March 28 (Bloomberg) -- Dongfeng Motor Group Co., China’s biggest maker of Japanese-branded cars, reported full-year profit that beat analyst estimates even as sales declined.
Net income fell 13 percent to 9.1 billion yuan ($1.5 billion), the Wuhan, China-based company said in a statement to the Hong Kong stock exchange yesterday. That surpassed the 8.4 billion yuan average of 31 analyst estimates compiled by Bloomberg. Sales fell 5.6 percent to 124 billion yuan.
Dongfeng is recovering from Chinese consumer aversion toward its Japanese partners’ products after a wave of protests erupted in September due to the territorial dispute between China and Japan over a group of islands in the East China Sea. Both Nissan and Honda said traffic and demand were on the uprise at the end of last year.
China’s auto industry was “under a slow growth in 2012,” Xu Ping, Dongfeng’s chairman, said in the earnings statement. “The growth in of general consumption market provided momentum and tremendous room for improvement.”
Dongfeng rose 2.1 percent to HK$10.78 as of 3:11 p.m. in Hong Kong trading, trimming this year’s loss to 9.9 percent. The benchmark Hang Seng Index slid 0.6 percent today.
Passenger-vehicle sales increased 5.7 percent to 1.7 million units, while commercial vehicle sales dropped 21 percent to 414,754 units, according to the statement.

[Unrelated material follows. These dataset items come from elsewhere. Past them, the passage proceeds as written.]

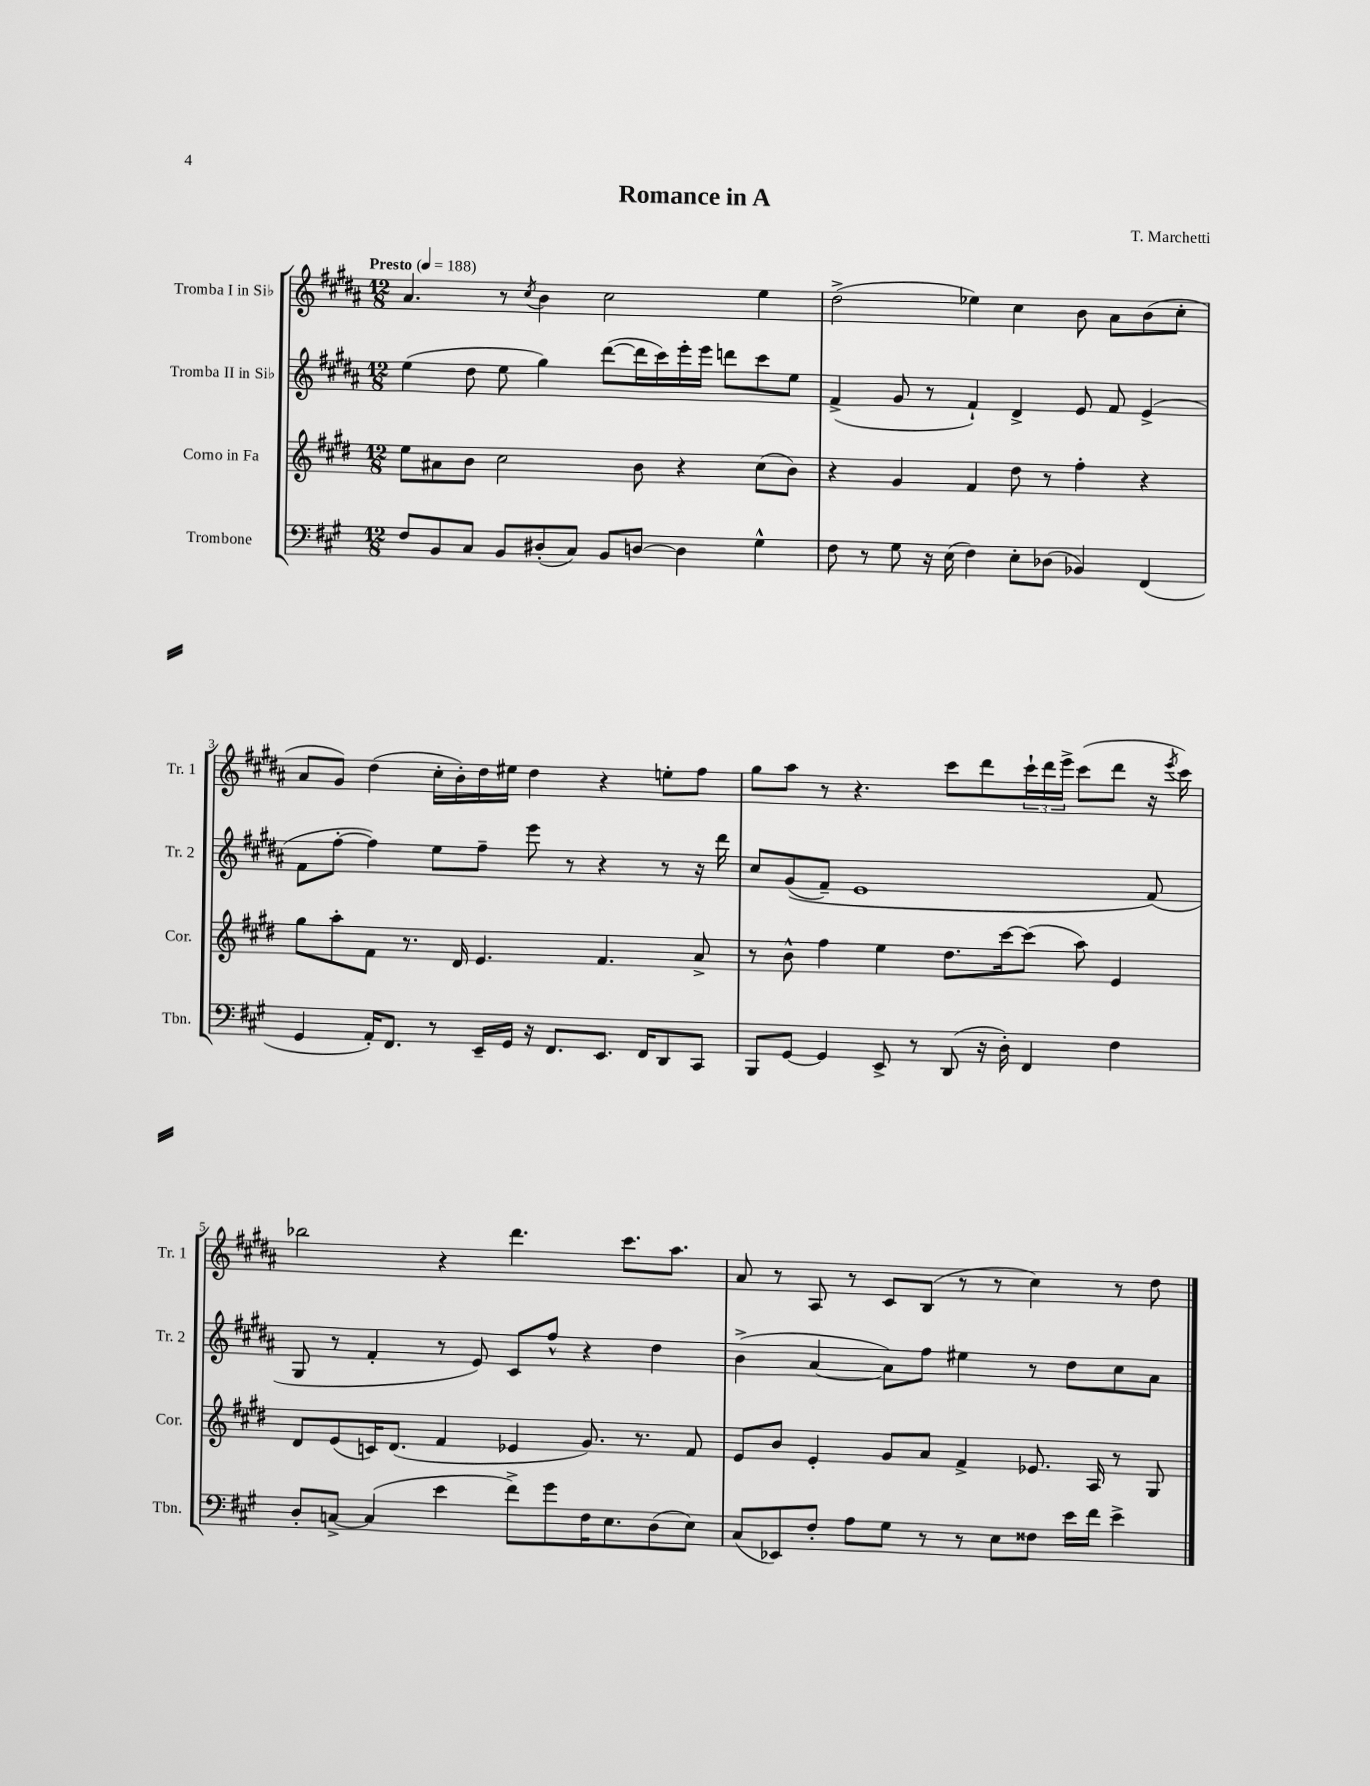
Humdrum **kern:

**kern	**kern	**kern	**kern
*part4	*part3	*part2	*part1
*staff4	*staff3	*staff2	*staff1
*I"Trombone	*I"Corno in Fa	*I"Tromba II in Si♭	*I"Tromba I in Si♭
*I'Tbn.	*I'Cor.	*I'Tr. 2	*I'Tr. 1
*clefF4	*clefG2	*clefG2	*clefG2
*k[f#c#g#]	*k[f#c#g#d#]	*k[f#c#g#d#a#]	*k[f#c#g#d#a#]
*M12/8	*M12/8	*M12/8	*M12/8
*MM188	*MM188	*MM188	*MM188
=1	=1	=1	=1
!	!	!	!LO:TX:a:B:t=Presto
8F#/L	8ee\L	(4ee\	4.a#/
8BB/	8a#X\	.	.
8C#/J	8b\J	8dd#\	.
8BB/L	2cc#\	8ee\	8r
.	.	.	8qcc#/
(8D#X'/	.	4gg#\)	4b\
8C#/J)	.	.	.
8BB/L	.	([8ddd#\L	2cc#\
[8Dn/J	8b\	16ddd#\L]	.
.	.	16ccc#\)	.
4D\]	4r	16eee'\	.
.	.	16eee\JJ	.
.	.	8dddn\L	.
4G#^^\	(8cc#\L	8ccc#\	4ee\
.	8b\J)	8ee\J	.
=2	=2	=2	=2
8F#\	4r	(4f#^/	(2dd#^\
8r	.	.	.
8G#\	4g#/	8g#/	.
16r	.	8r	.
(16E\	.	.	.
4F#\)	4f#/	4f#`/)	4ee-X\)
8E'\L	8dd#\	4d#^/	4cc#\
(8D-X\J	8r	.	.
4BB-X/)	4ff#'\	8e/	8b\
.	.	8f#/	8a#\L
(4FF#/	4r	(4e^/	(8b\
.	.	.	8cc#'\J
!!LO:LB:g=z
=3	=3	=3	=3
4GG#/	8gg#\L	8f#\L	8a#/L
.	8aa'\	[8ff#'\J	8g#/J)
16AA'/KL)	8f#\J	4ff#\])	(4dd#\
8.FF#/J	.	.	.
.	8.r	.	.
8r	.	8ee\L	16cc#'\LL
.	16d#/	.	16b'\)
16EE~/LL	4.e/	8ff#~\J	16dd#\
16GG#/JJ	.	.	16ee#X\JJ
16r	.	8eee\	4dd#\
8.FF#/L	.	.	.
.	.	8r	.
8.EE/J	4.f#/	4r	4r
16FF#/KL	.	.	.
8DD/	.	8r	8een'\L
8CC#/J	8a^/	16r	8ff#\J
.	.	16ddd#\	.
=4	=4	=4	=4
8BBB/L	8r	8cc#/L	8gg#\L
[8GG#/J	8b^^\	((8g#/	8aa#\J
4GG#/]	4ff#\	8f#~/J)	8r
.	.	1e	4.r
8EE^/	4ee\	.	.
8r	.	.	.
(8DD/	8.dd#\L	.	8ccc#\L
16r	.	.	8ddd#\
16D'\)	[16ccc#\k	.	.
4FF#/	(8ccc#\J]	.	24ccc#`\L
.	.	.	24ddd#\
.	.	.	24eee^\JJ
.	8aa\)	.	(8ccc#\L
4F#\	4e/	.	8ddd#\J
.	.	(8f#/)	16r
.	.	.	8qeee/
.	.	.	16ccc#\)
!!LO:LB:g=z
=5	=5	=5	=5
8D'/L	8d#/L	8G#/	2bb-X\
[8Cn^/J	(8e/	8r	.
(4C/]	16cn/K)	4f#'/	.
.	(8.d#/J	.	.
4e\	4f#/	8r	4r
.	.	8e/)	.
8f#^\L)	4e-X/	8c#/L	4.ddd#\
8g#\	.	8ff#^^/J	.
16F#\K	8.g#/)	4r	.
8.E\	.	.	.
.	.	.	8.ccc#\L
.	8.r	.	.
(8D\	.	4dd#\	.
.	.	.	8.aa#\J
8E\J)	8f#/	.	.
=6	=6	=6	=6
(8C#/L	8e/L	(4b^\	8a#/
8EE-X/)	8b/J	.	8r
8F#'/J	4e'/	[4a#/	8A#/
8A\L	.	.	8r
8G#\J	8g#/L	8a#\L])	8c#/L
8r	8a/J	8ff#\J	(8B/J
8r	4f#^/	4ee#X\	8r
8E\L	.	.	8r
8F##X\J	8.e-X/	8r	4cc#\)
16e\LL	.	8dd#\L	.
16f#\JJ	16A/	.	.
4e^\	8r	8cc#\	8r
.	8G#/	8a#\J	8dd#\
==	==	==	==
*-	*-	*-	*-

In addition to Japanese brands Nissan and Honda, Dongfeng is a partner of France’s PSA Peugeot Citroen to produce cars in China.
Xu said in a briefing in Hong Kong today that the automaker is still recovering from the anti-Japanese backlash over the disputed Diaoyu islands -- known as Senkaku in Japanese -- and that some impact will still be seen this year.
The weaker yen is beneficial for Dongfeng and the currency will probably continue to weaken and may reach 100 to the dollar, Xu said. The automaker will also make the Nissan Leaf electric vehicle in China, he said.
Dongfeng signed an agreement in December with another French automaker, Renault SA, to build a 7 billion yuan production facility in Wuhan.
On Fisker Automotive Inc., Xu said that Dongfeng ended acquisition talks as there was “some distance” between Fisker’s future development and Dongfeng’s plans.
Dongfeng wants to be competitive globally and will consider overseas acquisitions and cooperation to help reach that goal, Xu said. The automaker will consider acquiring both passenger and commercial vehicles, as well as crucial technology.
Board Secretary Cai Wei said at the same briefing that the automaker is looking at acquisition opportunities both within and outside China.